▸ **Study material**:

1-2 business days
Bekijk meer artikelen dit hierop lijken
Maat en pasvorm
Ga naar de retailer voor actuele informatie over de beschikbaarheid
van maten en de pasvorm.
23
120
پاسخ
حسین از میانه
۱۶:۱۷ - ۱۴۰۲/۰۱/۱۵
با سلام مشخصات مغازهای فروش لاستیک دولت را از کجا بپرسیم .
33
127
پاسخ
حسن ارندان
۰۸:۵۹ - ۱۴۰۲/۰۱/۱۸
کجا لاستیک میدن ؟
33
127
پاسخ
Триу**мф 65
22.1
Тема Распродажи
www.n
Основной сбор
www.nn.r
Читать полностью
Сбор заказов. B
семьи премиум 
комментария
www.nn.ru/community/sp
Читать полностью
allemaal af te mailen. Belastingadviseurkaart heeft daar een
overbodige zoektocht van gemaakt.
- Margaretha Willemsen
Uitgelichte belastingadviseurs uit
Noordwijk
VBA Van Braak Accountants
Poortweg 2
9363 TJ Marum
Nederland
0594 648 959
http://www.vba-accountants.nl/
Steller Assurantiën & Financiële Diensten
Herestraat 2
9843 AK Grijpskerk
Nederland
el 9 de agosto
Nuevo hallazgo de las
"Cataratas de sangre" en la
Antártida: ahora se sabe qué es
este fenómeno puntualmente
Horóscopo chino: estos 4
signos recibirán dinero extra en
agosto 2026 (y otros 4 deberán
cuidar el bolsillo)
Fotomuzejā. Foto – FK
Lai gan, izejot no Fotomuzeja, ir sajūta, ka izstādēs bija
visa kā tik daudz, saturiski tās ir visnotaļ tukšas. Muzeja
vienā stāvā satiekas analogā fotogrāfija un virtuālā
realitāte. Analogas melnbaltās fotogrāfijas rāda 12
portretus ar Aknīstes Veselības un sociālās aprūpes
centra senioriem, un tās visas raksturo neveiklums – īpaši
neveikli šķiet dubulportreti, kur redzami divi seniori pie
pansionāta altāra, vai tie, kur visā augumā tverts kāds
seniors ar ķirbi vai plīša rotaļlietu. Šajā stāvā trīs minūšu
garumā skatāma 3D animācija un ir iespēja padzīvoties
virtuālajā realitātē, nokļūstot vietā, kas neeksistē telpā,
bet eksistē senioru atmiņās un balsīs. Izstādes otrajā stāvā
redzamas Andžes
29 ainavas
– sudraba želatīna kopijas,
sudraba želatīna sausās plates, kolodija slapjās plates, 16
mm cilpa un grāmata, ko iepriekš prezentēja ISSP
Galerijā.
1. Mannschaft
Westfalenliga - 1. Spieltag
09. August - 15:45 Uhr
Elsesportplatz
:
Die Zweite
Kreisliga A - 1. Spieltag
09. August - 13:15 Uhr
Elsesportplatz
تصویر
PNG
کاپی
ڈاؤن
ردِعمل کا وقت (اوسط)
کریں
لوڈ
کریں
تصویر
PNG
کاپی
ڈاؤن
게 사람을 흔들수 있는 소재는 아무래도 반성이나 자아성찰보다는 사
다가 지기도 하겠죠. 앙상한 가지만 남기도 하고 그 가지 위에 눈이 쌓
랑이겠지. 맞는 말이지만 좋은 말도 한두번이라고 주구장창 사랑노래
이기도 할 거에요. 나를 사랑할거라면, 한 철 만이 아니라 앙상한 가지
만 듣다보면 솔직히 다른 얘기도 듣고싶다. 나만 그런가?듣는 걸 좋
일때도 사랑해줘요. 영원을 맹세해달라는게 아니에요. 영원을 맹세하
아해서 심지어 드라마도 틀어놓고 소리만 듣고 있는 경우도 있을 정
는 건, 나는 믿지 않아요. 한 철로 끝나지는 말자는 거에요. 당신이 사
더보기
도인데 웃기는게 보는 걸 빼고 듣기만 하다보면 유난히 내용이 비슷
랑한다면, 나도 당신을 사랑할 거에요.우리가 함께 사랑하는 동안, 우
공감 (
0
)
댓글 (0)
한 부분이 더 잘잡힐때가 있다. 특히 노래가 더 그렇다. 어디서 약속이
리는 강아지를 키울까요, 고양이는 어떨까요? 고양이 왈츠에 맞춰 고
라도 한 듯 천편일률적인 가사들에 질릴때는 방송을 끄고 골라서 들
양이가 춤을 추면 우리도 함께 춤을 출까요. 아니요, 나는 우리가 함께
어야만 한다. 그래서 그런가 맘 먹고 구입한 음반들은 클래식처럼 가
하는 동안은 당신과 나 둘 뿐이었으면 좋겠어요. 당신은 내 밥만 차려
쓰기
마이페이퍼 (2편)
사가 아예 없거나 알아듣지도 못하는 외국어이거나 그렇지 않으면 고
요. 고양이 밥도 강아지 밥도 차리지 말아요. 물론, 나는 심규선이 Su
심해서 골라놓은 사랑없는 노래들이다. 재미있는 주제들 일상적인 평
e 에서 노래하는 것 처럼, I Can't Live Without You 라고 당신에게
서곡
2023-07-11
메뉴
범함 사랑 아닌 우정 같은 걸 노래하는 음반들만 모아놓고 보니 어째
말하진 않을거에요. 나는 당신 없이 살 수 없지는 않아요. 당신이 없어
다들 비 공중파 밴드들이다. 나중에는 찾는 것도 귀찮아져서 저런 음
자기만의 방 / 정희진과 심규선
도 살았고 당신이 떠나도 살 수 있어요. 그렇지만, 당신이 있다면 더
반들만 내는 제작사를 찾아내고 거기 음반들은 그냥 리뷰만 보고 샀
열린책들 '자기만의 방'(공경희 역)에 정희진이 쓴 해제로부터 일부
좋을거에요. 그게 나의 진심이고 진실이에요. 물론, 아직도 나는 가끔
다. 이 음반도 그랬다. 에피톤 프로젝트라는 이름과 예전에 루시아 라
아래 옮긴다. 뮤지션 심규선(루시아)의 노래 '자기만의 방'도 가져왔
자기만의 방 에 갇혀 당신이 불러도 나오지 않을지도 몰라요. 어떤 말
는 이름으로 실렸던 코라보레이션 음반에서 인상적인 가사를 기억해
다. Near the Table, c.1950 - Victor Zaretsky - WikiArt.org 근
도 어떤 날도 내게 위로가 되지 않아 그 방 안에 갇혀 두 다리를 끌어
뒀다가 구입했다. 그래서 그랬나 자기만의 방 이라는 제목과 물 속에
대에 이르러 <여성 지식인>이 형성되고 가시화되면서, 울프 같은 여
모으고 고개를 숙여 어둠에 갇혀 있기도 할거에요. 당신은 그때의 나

▸ **What the exercise asks**: Nothing should be dropped. Retype each line above as it is.

▸ **Response**:
1-2 business days
Bekijk meer artikelen dit hierop lijken
Maat en pasvorm
Ga naar de retailer voor actuele informatie over de beschikbaarheid
van maten en de pasvorm.
23
120
پاسخ
حسین از میانه
۱۶:۱۷ - ۱۴۰۲/۰۱/۱۵
با سلام مشخصات مغازهای فروش لاستیک دولت را از کجا بپرسیم .
33
127
پاسخ
حسن ارندان
۰۸:۵۹ - ۱۴۰۲/۰۱/۱۸
کجا لاستیک میدن ؟
33
127
پاسخ
Триу**мф 65
22.1
Тема Распродажи
www.n
Основной сбор
www.nn.r
Читать полностью
Сбор заказов. B
семьи премиум 
комментария
www.nn.ru/community/sp
Читать полностью
allemaal af te mailen. Belastingadviseurkaart heeft daar een
overbodige zoektocht van gemaakt.
- Margaretha Willemsen
Uitgelichte belastingadviseurs uit
Noordwijk
VBA Van Braak Accountants
Poortweg 2
9363 TJ Marum
Nederland
0594 648 959
http://www.vba-accountants.nl/
Steller Assurantiën & Financiële Diensten
Herestraat 2
9843 AK Grijpskerk
Nederland
el 9 de agosto
Nuevo hallazgo de las
"Cataratas de sangre" en la
Antártida: ahora se sabe qué es
este fenómeno puntualmente
Horóscopo chino: estos 4
signos recibirán dinero extra en
agosto 2026 (y otros 4 deberán
cuidar el bolsillo)
Fotomuzejā. Foto – FK
Lai gan, izejot no Fotomuzeja, ir sajūta, ka izstādēs bija
visa kā tik daudz, saturiski tās ir visnotaļ tukšas. Muzeja
vienā stāvā satiekas analogā fotogrāfija un virtuālā
realitāte. Analogas melnbaltās fotogrāfijas rāda 12
portretus ar Aknīstes Veselības un sociālās aprūpes
centra senioriem, un tās visas raksturo neveiklums – īpaši
neveikli šķiet dubulportreti, kur redzami divi seniori pie
pansionāta altāra, vai tie, kur visā augumā tverts kāds
seniors ar ķirbi vai plīša rotaļlietu. Šajā stāvā trīs minūšu
garumā skatāma 3D animācija un ir iespēja padzīvoties
virtuālajā realitātē, nokļūstot vietā, kas neeksistē telpā,
bet eksistē senioru atmiņās un balsīs. Izstādes otrajā stāvā
redzamas Andžes
29 ainavas
– sudraba želatīna kopijas,
sudraba želatīna sausās plates, kolodija slapjās plates, 16
mm cilpa un grāmata, ko iepriekš prezentēja ISSP
Galerijā.
1. Mannschaft
Westfalenliga - 1. Spieltag
09. August - 15:45 Uhr
Elsesportplatz
:
Die Zweite
Kreisliga A - 1. Spieltag
09. August - 13:15 Uhr
Elsesportplatz
تصویر
PNG
کاپی
ڈاؤن
ردِعمل کا وقت (اوسط)
کریں
لوڈ
کریں
تصویر
PNG
کاپی
ڈاؤن
게 사람을 흔들수 있는 소재는 아무래도 반성이나 자아성찰보다는 사
다가 지기도 하겠죠. 앙상한 가지만 남기도 하고 그 가지 위에 눈이 쌓
랑이겠지. 맞는 말이지만 좋은 말도 한두번이라고 주구장창 사랑노래
이기도 할 거에요. 나를 사랑할거라면, 한 철 만이 아니라 앙상한 가지
만 듣다보면 솔직히 다른 얘기도 듣고싶다. 나만 그런가?듣는 걸 좋
일때도 사랑해줘요. 영원을 맹세해달라는게 아니에요. 영원을 맹세하
아해서 심지어 드라마도 틀어놓고 소리만 듣고 있는 경우도 있을 정
는 건, 나는 믿지 않아요. 한 철로 끝나지는 말자는 거에요. 당신이 사
더보기
도인데 웃기는게 보는 걸 빼고 듣기만 하다보면 유난히 내용이 비슷
랑한다면, 나도 당신을 사랑할 거에요.우리가 함께 사랑하는 동안, 우
공감 (
0
)
댓글 (0)
한 부분이 더 잘잡힐때가 있다. 특히 노래가 더 그렇다. 어디서 약속이
리는 강아지를 키울까요, 고양이는 어떨까요? 고양이 왈츠에 맞춰 고
라도 한 듯 천편일률적인 가사들에 질릴때는 방송을 끄고 골라서 들
양이가 춤을 추면 우리도 함께 춤을 출까요. 아니요, 나는 우리가 함께
어야만 한다. 그래서 그런가 맘 먹고 구입한 음반들은 클래식처럼 가
하는 동안은 당신과 나 둘 뿐이었으면 좋겠어요. 당신은 내 밥만 차려
쓰기
마이페이퍼 (2편)
사가 아예 없거나 알아듣지도 못하는 외국어이거나 그렇지 않으면 고
요. 고양이 밥도 강아지 밥도 차리지 말아요. 물론, 나는 심규선이 Su
심해서 골라놓은 사랑없는 노래들이다. 재미있는 주제들 일상적인 평
e 에서 노래하는 것 처럼, I Can't Live Without You 라고 당신에게
서곡
2023-07-11
메뉴
범함 사랑 아닌 우정 같은 걸 노래하는 음반들만 모아놓고 보니 어째
말하진 않을거에요. 나는 당신 없이 살 수 없지는 않아요. 당신이 없어
다들 비 공중파 밴드들이다. 나중에는 찾는 것도 귀찮아져서 저런 음
자기만의 방 / 정희진과 심규선
도 살았고 당신이 떠나도 살 수 있어요. 그렇지만, 당신이 있다면 더
반들만 내는 제작사를 찾아내고 거기 음반들은 그냥 리뷰만 보고 샀
열린책들 '자기만의 방'(공경희 역)에 정희진이 쓴 해제로부터 일부
좋을거에요. 그게 나의 진심이고 진실이에요. 물론, 아직도 나는 가끔
다. 이 음반도 그랬다. 에피톤 프로젝트라는 이름과 예전에 루시아 라
아래 옮긴다. 뮤지션 심규선(루시아)의 노래 '자기만의 방'도 가져왔
자기만의 방 에 갇혀 당신이 불러도 나오지 않을지도 몰라요. 어떤 말
는 이름으로 실렸던 코라보레이션 음반에서 인상적인 가사를 기억해
다. Near the Table, c.1950 - Victor Zaretsky - WikiArt.org 근
도 어떤 날도 내게 위로가 되지 않아 그 방 안에 갇혀 두 다리를 끌어
뒀다가 구입했다. 그래서 그랬나 자기만의 방 이라는 제목과 물 속에
대에 이르러 <여성 지식인>이 형성되고 가시화되면서, 울프 같은 여
모으고 고개를 숙여 어둠에 갇혀 있기도 할거에요. 당신은 그때의 나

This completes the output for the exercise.